Certains Hirakistes II ne revendiquent pas l’Etat social de Novembre. Ils revendiquent l’Etat civil d’Ali Belhadj, l’Etat civil qui permettrait à n’importe quel politicien de transformer l’armée en milice à son service, au service de son groupe d’intérêts. Il faut se rappeler que c’est l’armée qui a mis fin au processus électoral qui allait, au nom de la démocratie, nous mettre sous une dictature wahhabite. Grace à l’Etat civil un autre Belhadj ou un Bolsonaro ou un Jair Guaido pourrait changer l’appellation de l’ANP en Armée Algérienne, comme US Army. Le mot Populaire est insupportable pour ceux qui, au sein du Hirak II, sont opposés aux missions novembristes de l’ANP.
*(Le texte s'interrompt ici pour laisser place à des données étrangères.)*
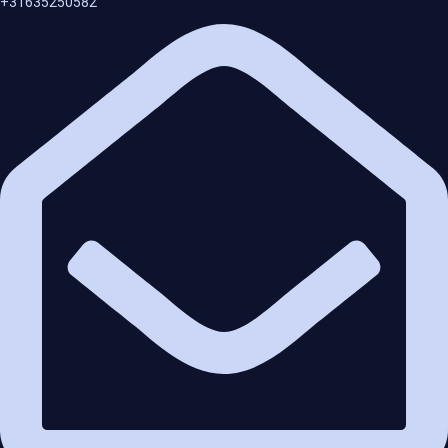
+31635250582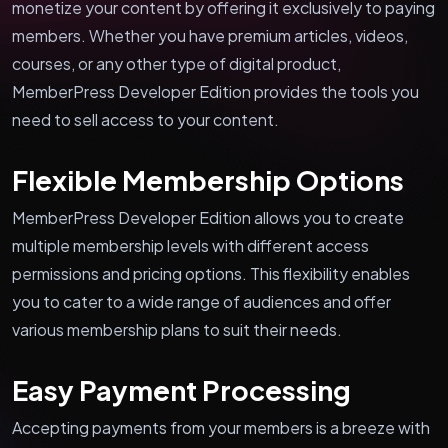
monetize your content by offering it exclusively to paying
members. Whether you have premium articles, videos,
courses, or any other type of digital product,
MemberPress Developer Edition provides the tools you
need to sell access to your content.
Flexible Membership Options
MemberPress Developer Edition allows you to create
multiple membership levels with different access
permissions and pricing options. This flexibility enables
you to cater to a wide range of audiences and offer
various membership plans to suit their needs.
Easy Payment Processing
Accepting payments from your members is a breeze with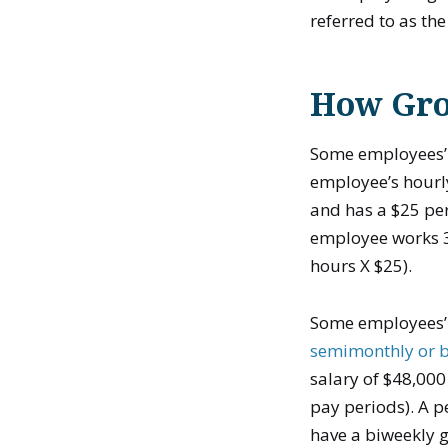
referred to as th
How Gros
Some employees’ 
employee’s hourly
and has a $25 per
employee works 30
hours X $25).
Some employees’ g
semimonthly or 
salary of $48,000
pay periods). A p
have a biweekly g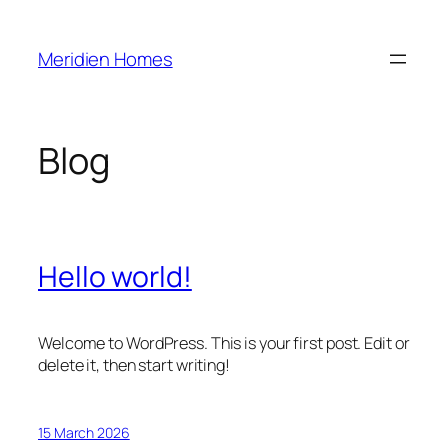
Skip
to
Meridien Homes
content
Blog
Hello world!
Welcome to WordPress. This is your first post. Edit or
delete it, then start writing!
15 March 2026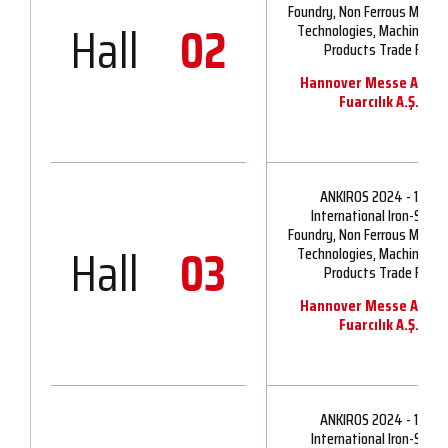
Foundry, Non Ferrous Metall
Hall
02
Technologies, Machinery 
Products Trade Fair
Hannover Messe Ankir
Fuarcılık A.Ş.
ANKIROS 2024 - 16th
International Iron-Steel,
Foundry, Non Ferrous Metall
Hall
03
Technologies, Machinery 
Products Trade Fair
Hannover Messe Ankir
Fuarcılık A.Ş.
ANKIROS 2024 - 16th
International Iron-Steel,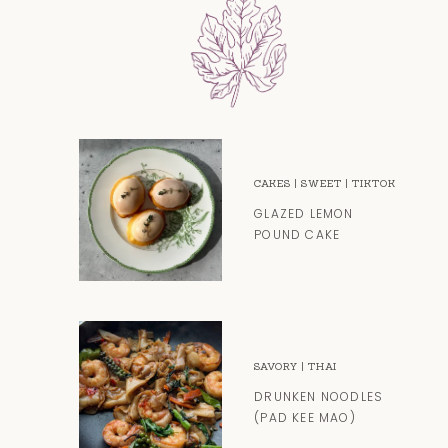
CAKES
|
SWEET
|
TIKTOK
GLAZED LEMON
POUND CAKE
SAVORY
|
THAI
DRUNKEN NOODLES
(PAD KEE MAO)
Toutes les armées occidentales sont devenues des milices au service du complexe militaro-industriel. L’armée américaine a envoyé des millions de soldats se faire tuer pour enrichir les fabricants d’armes. L’ANP ne sera PLUS jamais à la solde des mafias ou à la solde du privé ou de l’OTAN. Cet ETAT CIVIL n’est donc pas un Etat de droit comme celui que revendiquent les Soudanais ou n’importe quel peuple. L’État civil n’est pas l’État social de Novembre, l’État soucieux des catégories sociales les plus faibles, soucieux des droits des travailleurs, de la préservation de l’école gratuite, des soins gratuits, de la préservation de nos richesses du sol et du sous-sol, de Sonatrach comme entreprise publique… L’État civil que visent les manipulateurs qui ont réhabilité le concept d’Ali Belhadj est loin d’être l’État de droit pour lequel le Hirak I s’est battu et encore moins l’État social de Novembre que l’ANP veut préserver.